Dr. Leonid Zerkalov
Dr. Leonid Zerkalov graduated from the Peoples' Friendship University of Russia (PFUR) with bachelor’s and master’s degrees in Mathematics. He has also received his Ph.D. in Physics and Mathematics after defending his dissertation in Geometry and Topology. Leonid worked as a professor of mathematics for 20 years at various universities in Russia, Spain, and Mexico.
A significant part of Dr. Zerkalov’s research papers is devoted to problems of creating AI and DSS using innovative pattern recognition models. As a renowned specialist in mathematic modeling and pattern recognition, Dr. Zerkalov has created an invariant pattern recognition theory based on the synthesis of algebraic topology and classical pattern recognition methods. This approach is unique in the field of mathematic modeling as it allows to precisely describe (frame) the features (specificities) of an image (pattern form) based on its homotopic invariants, thus making recognition of fuzzy (unsharp) patterns much more efficient when solving problems dealing with uncertainty.
Methods of pattern recognition, created by Dr. Zerkalov and based on the concept of combinatorial homotopic equivalence, allow one to structure data on invariants of object forms, thus creating a single concept of the form for sharp and unsharp patterns.
Dr. Zerkalov received international recognition for his research works. Throughout his career, he received multiple high international awards, including the National Researcher and Professor of the Patrimonial Cathedra of Excellence in Mexico, as well as various international research grants for conducting his research projects in a number of universities in various countries, such as State University Paulista (San Jose do Rio Preto, Brazil), University Jaume I (Valencia, Spain), Benemerita Universidad Autonoma de Puebla (Puebla, Mexico), and Moscow State University (Moscow, Russia).

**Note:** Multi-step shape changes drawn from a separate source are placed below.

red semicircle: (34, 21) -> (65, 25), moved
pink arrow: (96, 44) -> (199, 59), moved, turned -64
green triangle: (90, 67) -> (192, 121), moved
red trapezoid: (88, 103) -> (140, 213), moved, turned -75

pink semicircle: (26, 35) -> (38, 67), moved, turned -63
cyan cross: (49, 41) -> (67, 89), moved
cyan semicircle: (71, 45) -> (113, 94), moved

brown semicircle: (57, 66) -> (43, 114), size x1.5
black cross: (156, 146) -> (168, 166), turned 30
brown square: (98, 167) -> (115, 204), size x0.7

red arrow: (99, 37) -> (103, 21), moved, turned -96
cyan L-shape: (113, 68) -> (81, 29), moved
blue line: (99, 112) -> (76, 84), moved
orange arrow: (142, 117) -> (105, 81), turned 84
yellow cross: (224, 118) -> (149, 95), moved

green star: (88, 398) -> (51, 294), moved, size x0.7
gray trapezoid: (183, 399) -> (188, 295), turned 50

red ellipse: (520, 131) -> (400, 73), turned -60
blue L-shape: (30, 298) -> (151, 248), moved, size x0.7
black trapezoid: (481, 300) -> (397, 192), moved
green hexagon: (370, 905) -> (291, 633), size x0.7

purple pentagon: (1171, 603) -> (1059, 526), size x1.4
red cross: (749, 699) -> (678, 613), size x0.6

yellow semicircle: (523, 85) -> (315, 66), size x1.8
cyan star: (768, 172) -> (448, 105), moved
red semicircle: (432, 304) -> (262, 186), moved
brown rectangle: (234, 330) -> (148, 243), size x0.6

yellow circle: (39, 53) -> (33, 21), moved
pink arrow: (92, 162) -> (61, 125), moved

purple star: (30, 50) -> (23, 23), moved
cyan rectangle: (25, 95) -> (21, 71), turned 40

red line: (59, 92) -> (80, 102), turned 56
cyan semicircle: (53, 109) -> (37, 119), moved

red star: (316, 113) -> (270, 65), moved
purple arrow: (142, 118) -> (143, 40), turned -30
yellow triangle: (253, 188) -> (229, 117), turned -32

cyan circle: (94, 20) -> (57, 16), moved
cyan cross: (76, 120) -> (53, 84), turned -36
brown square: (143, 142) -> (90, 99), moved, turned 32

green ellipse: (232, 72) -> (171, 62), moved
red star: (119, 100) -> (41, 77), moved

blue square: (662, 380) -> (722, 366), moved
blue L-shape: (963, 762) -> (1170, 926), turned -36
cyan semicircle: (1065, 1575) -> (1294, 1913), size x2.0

Later in his career, Dr. Zerkalov worked as the head of the R&D Group and the Technical Director of the Scientific and Technical Centre. He was also actively engaged in scientific practices working as a Consulting Professor at Optimisation and Nonlinear Analysis Department of People’s Friendship University of Russia (PFUR). He also served as the head of the University’s Inter-disciplinary Centre for Mathematic Modelling run in collaboration with Mexico’sBenemerita Universidad Autonoma de Puebla.
The research group led by Dr.Zerkalov developed a methodology enabling recognition of unsharp photography duplicates which involves preliminary pattern processing by means of segmenting the duplicates through clusterization of image pixels’ brightness.
Currently, Dr. Zerkalov works as the Managing Partner of Elumee LLC where he leads the development of an interactive platform, Elumee Learn, helping automate the process of professional development of teaching staff based on PIFMA program, also developed by Elumee LLC.